=== Record extracts ===

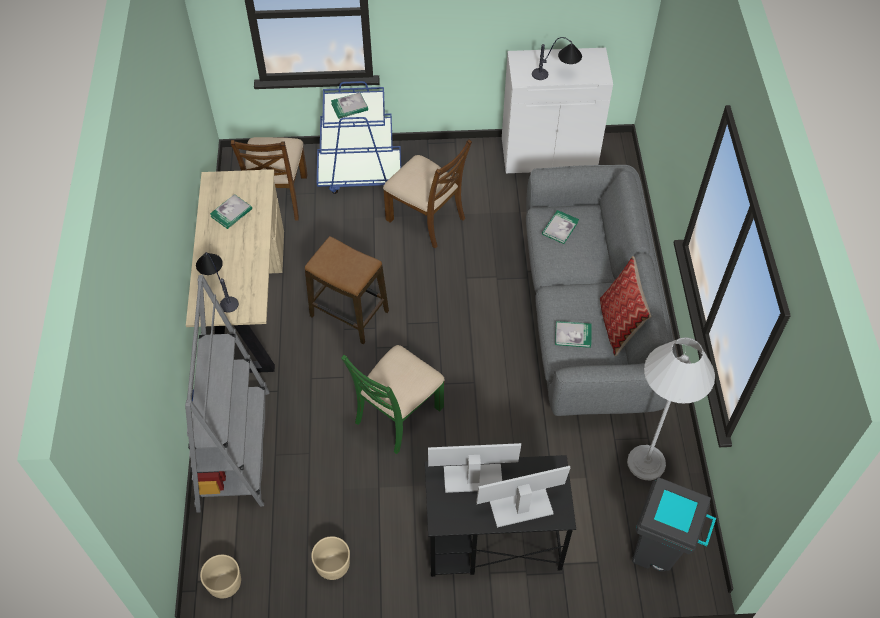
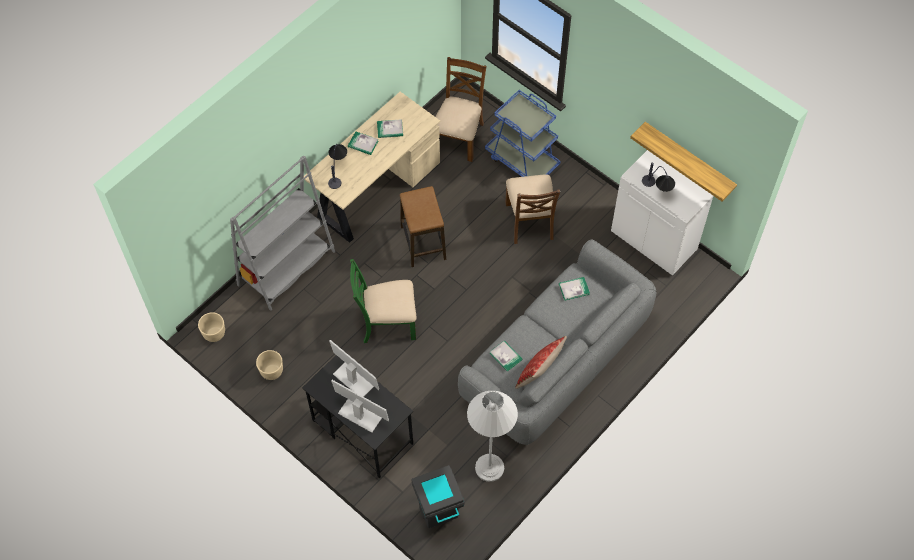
camera: 45 degrees right, 5 degrees up
brown chair [231,137,307,220] -> brown chair turned 150 degrees clockwise [436,57,486,162]
book [331,92,368,119] -> book moved to [348,131,378,155]
none -> shelf [630,122,737,201]

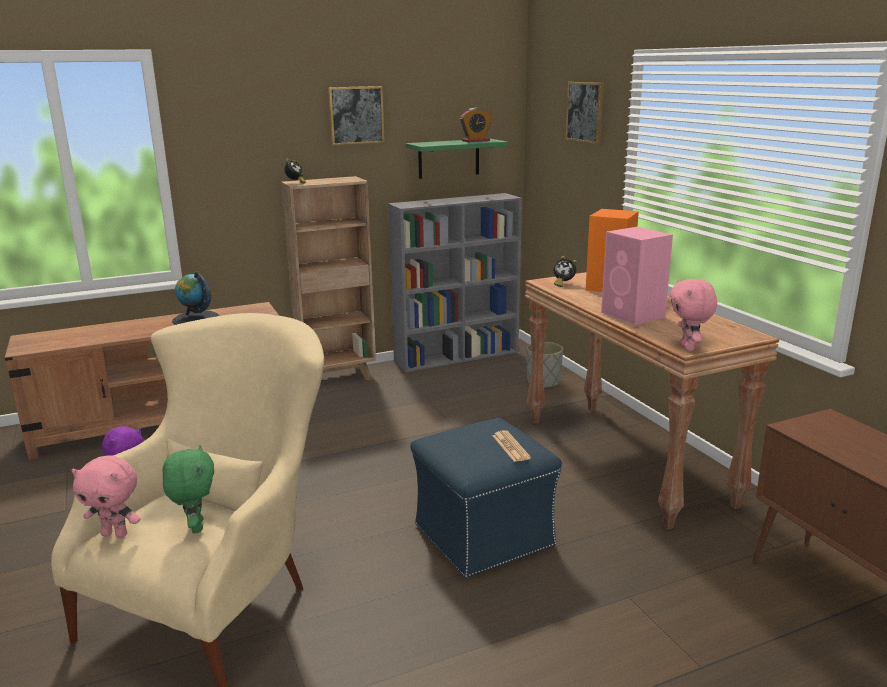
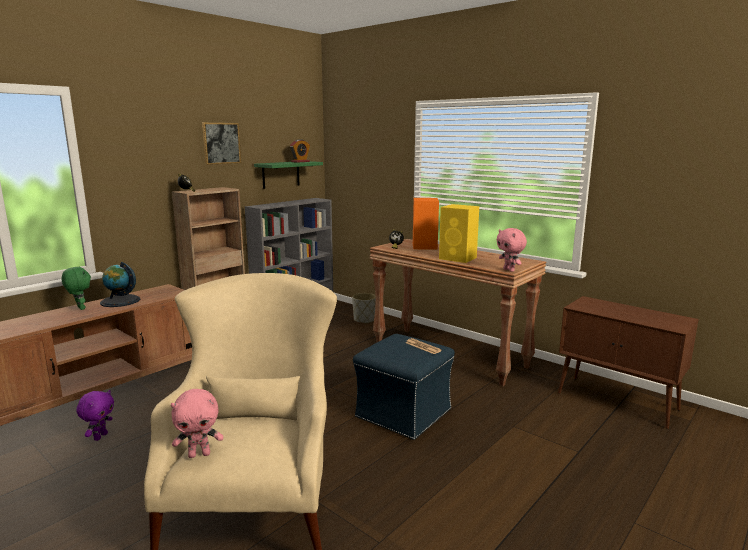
camera: 25 degrees left, 5 degrees down
green plush toy [163,445,214,533] -> green plush toy moved to [62,267,91,310]
picture [566,82,604,144] -> none
pink speaker [601,227,673,325] -> yellow speaker [439,204,479,263]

===

> Your goal: Throughout the data above, copy all lines where the word "camera" is found.

> Result:
camera: 45 degrees right, 5 degrees up
camera: 25 degrees left, 5 degrees down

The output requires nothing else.